The World Bank has a $2.2 billion investment portfolio in Lebanon, but the lack of government means $1.1 billion of that amount — to be spent on jobs, health and transport projects — is still awaiting approval by Beirut before it can be used, Reuters’ Lisa Barrington writes.
“We need to make sure these projects move forward.
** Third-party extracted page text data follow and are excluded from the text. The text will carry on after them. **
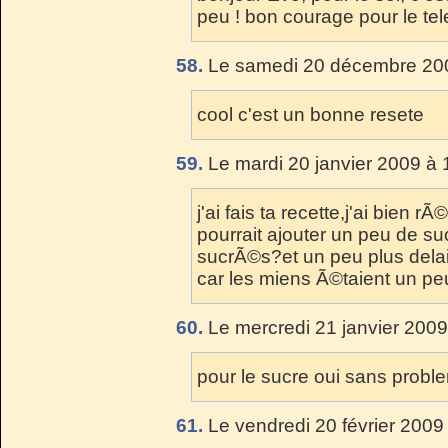
peu ! bon courage pour le te
58.
Le samedi 20 décembre 200
cool c'est un bonne resete
59.
Le mardi 20 janvier 2009 à 
j'ai fais ta recette,j'ai bien
pourrait ajouter un peu de su
sucrÃ©s?et un peu plus delai
car les miens Ã©taient un pe
60.
Le mercredi 21 janvier 2009
pour le sucre oui sans probl
61.
Le vendredi 20 février 2009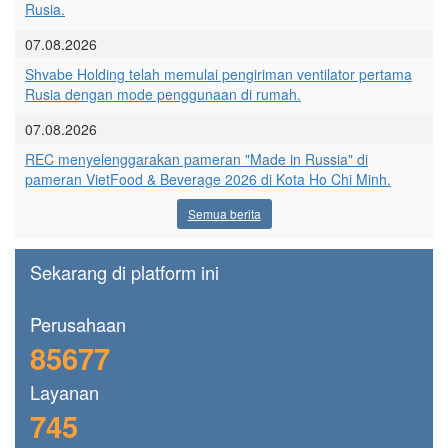
Rusia.
07.08.2026
Shvabe Holding telah memulai pengiriman ventilator pertama
Rusia dengan mode penggunaan di rumah.
07.08.2026
REC menyelenggarakan pameran "Made in Russia" di
pameran VietFood & Beverage 2026 di Kota Ho Chi Minh.
Semua berita
Sekarang di platform ini
Perusahaan
85677
Layanan
745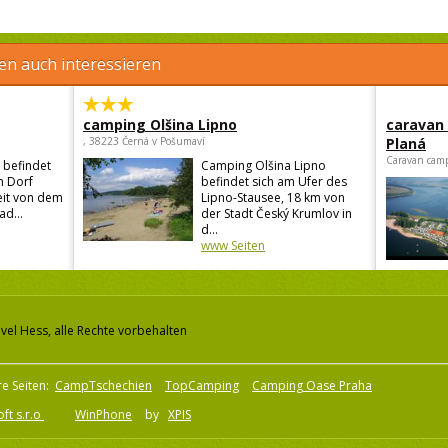
en auch interessieren
camping Olšina Lipno
caravan
, 38223 Černá v Pošumaví
Planá
Caravan camp
 befindet
Camping Olšina Lipno
n Dorf
befindet sich am Ufer des
eit von dem
Lipno-Stausee, 18 km von
ad...
der Stadt Český Krumlov in
d...
www Seiten
vel Hess, alle Rechte vorbehalten
e Seiten:
CampTschechien
TopCamping
Camping Oase Praha
ft s.r.o
WinPhone
by
XPIS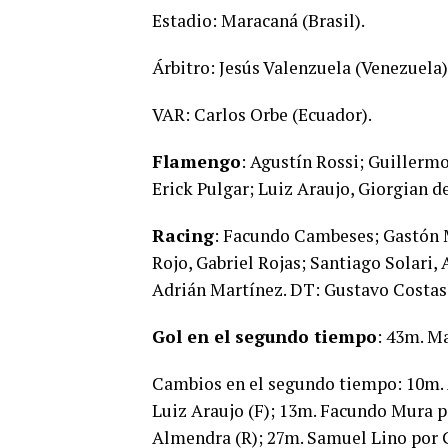
Estadio: Maracaná (Brasil).
Árbitro: Jesús Valenzuela (Venezuela)
VAR: Carlos Orbe (Ecuador).
Flamengo
: Agustín Rossi; Guillermo
Erick Pulgar; Luiz Araujo, Giorgian de
Racing
: Facundo Cambeses; Gastón 
Rojo, Gabriel Rojas; Santiago Solari
Adrián Martínez. DT: Gustavo Costas
Gol en el segundo tiempo
: 43m. Ma
Cambios en el segundo tiempo: 10m. A
Luiz Araujo (F); 13m. Facundo Mura p
Almendra (R); 27m. Samuel Lino por 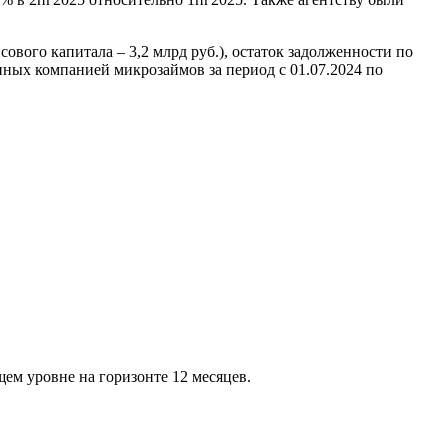
сового капитала – 3,2 млрд руб.), остаток задолженности по
анных компанией микрозаймов за период с 01.07.2024 по
ем уровне на горизонте 12 месяцев.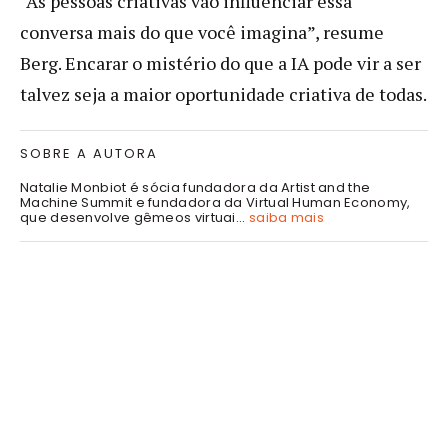
“As pessoas criativas vão influenciar essa
conversa mais do que você imagina”, resume
Berg. Encarar o mistério do que a IA pode vir a ser
talvez seja a maior oportunidade criativa de todas.
SOBRE A AUTORA
Natalie Monbiot é sócia fundadora da Artist and the
Machine Summit e fundadora da Virtual Human Economy,
que desenvolve gêmeos virtuai...
saiba mais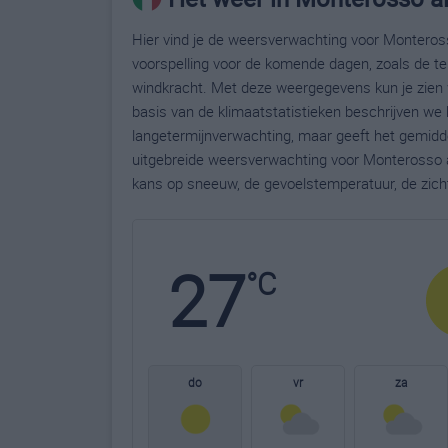
Hier vind je de weersverwachting voor Monteross
voorspelling voor de komende dagen, zoals de te
windkracht. Met deze weergegevens kun je zien 
basis van de klimaatstatistieken beschrijven we
langetermijnverwachting, maar geeft het gemidde
uitgebreide weersverwachting voor Monterosso 
kans op sneeuw, de gevoelstemperatuur, de zich
27
°C
do
vr
za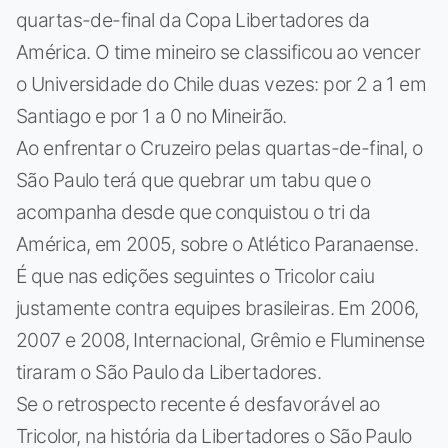
quartas-de-final da Copa Libertadores da
América. O time mineiro se classificou ao vencer
o Universidade do Chile duas vezes: por 2 a 1 em
Santiago e por 1 a 0 no Mineirão.
Ao enfrentar o Cruzeiro pelas quartas-de-final, o
São Paulo terá que quebrar um tabu que o
acompanha desde que conquistou o tri da
América, em 2005, sobre o Atlético Paranaense.
É que nas edições seguintes o Tricolor caiu
justamente contra equipes brasileiras. Em 2006,
2007 e 2008, Internacional, Grêmio e Fluminense
tiraram o São Paulo da Libertadores.
Se o retrospecto recente é desfavorável ao
Tricolor, na história da Libertadores o São Paulo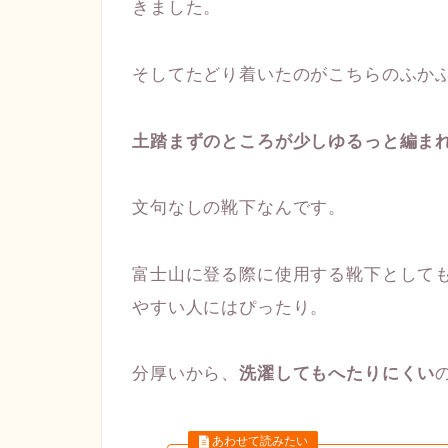
きました。
そしてたどり着いたのがこちらのふか
土踏まずのところが少しゆるっと編ま
文句なしの靴下なんです。
富士山に登る際に使用する靴下として
やすい人にはぴったり。
分厚いから、
洗濯してもへたりにくい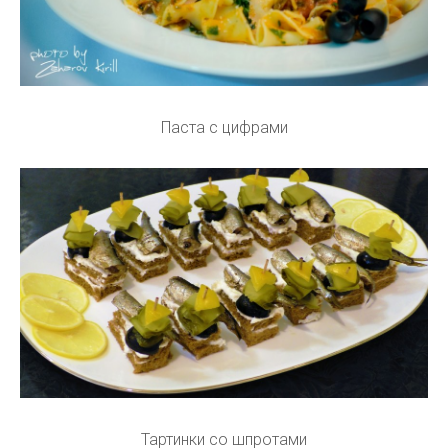
Паста с цифрами
Тартинки со шпротами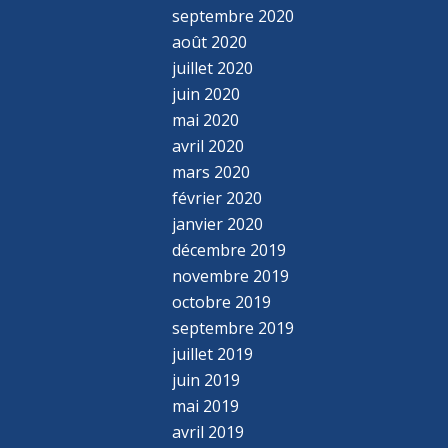
septembre 2020
août 2020
juillet 2020
juin 2020
mai 2020
avril 2020
mars 2020
février 2020
janvier 2020
décembre 2019
novembre 2019
octobre 2019
septembre 2019
juillet 2019
juin 2019
mai 2019
avril 2019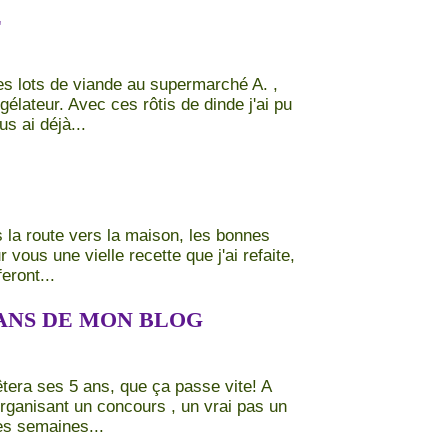
E
es lots de viande au supermarché A. ,
gélateur. Avec ces rôtis de dinde j'ai pu
s ai déjà...
 la route vers la maison, les bonnes
 vous une vielle recette que j'ai refaite,
eront...
ANS DE MON BLOG
êtera ses 5 ans, que ça passe vite! A
 organisant un concours , un vrai pas un
ues semaines...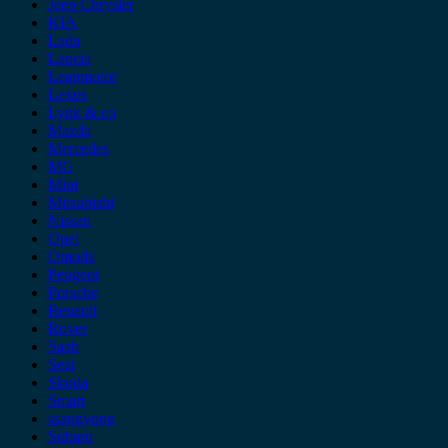
Jeep Chrysler
KIA
Lada
Lancia
Leapmotor
Lexus
Lynk & co
Mazda
Mercedes
MG
Mini
Mitsubishi
Nissan
Opel
Omoda
Peugeot
Porsche
Renault
Rover
Saab
Seat
Skoda
Smart
ssangyong
Subaru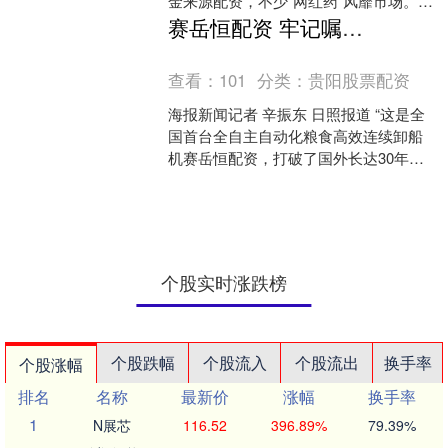
金来源配资，不少“网红药”风靡市场。直
播间内的“限时抢购”、社交平台上的“种
赛岳恒配资 牢记嘱托 逐梦深蓝 | 核心部件100%国产化，效率超国际同类20%！日照港粮食卸船机实现自主化突破
草攻略”、朋友圈....
查看：
101
分类：
贵阳股票配资
海报新闻记者 辛振东 日照报道 “这是全
国首台全自主自动化粮食高效连续卸船
机赛岳恒配资，打破了国外长达30年的
技术垄断，实现了核心部件100%国产
化。”12月9....
个股实时涨跌榜
个股跌幅
个股流入
个股流出
换手率
个股涨幅
排名
名称
最新价
涨幅
换手率
1
N展芯
116.52
396.89%
79.39%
Not only is it a loss for Lebanon having these investments stay idle, but the government is paying commitment fees on these,” Belhaj said, adding there may come a time when those projects have to be canceled.
Waste-to-energy the answer to the garbage crisis?
“Lebanon has a population of around 5.8 million people and one of the highest population densities in the world with 560 people/km2,” says a report by the Low Emissions Capacity Building Programme (LECB), titled Nationally Appropriate Mitigation Action (NAMA) in Lebanon’s Municipal Solid
Waste Sector. “Where the population density is high and population growth is rapid, public and sanitary services like waste management are very important and may come under pressure.”
The report addresses the ongoing trash crisis in the country that began in 2015 when the country’s main singular landfill was closed due to meeting full capacity.
The report reads: “NAMA Phase 1 (2018-2021) focuses on the establishment of an institutional framework, providing support for the enactment of relevant laws, building the capacity of key stakeholders, increasing awareness of waste management and sustainable waste utilization and implementing waste collection and reception centers in the Greater Beirut Area to increase waste diversion and make preparations for waste-to-energy systems.”
Phase 2 entails an incinerator project, one that will turn waste into energy.
The report continues by highlighting that until mid-2015, and according to (MOE/GEF/UNDP, 2015), the Municipal Solid Waste management situation in Lebanon was as follows:
– 55 % of the total waste stream is deposited in sanitary landfills
– 30 % dumped in open dumpsites
– 15 % is recycled and/or composted
Modern waste-to-energy power plants sort garbage and remove harmful or recyclable substances, with Sweden being the prime innovator in this field. While such a power plant could help reduce our garbage output to landfills, it will only serve to pollute the country’s atmosphere even more.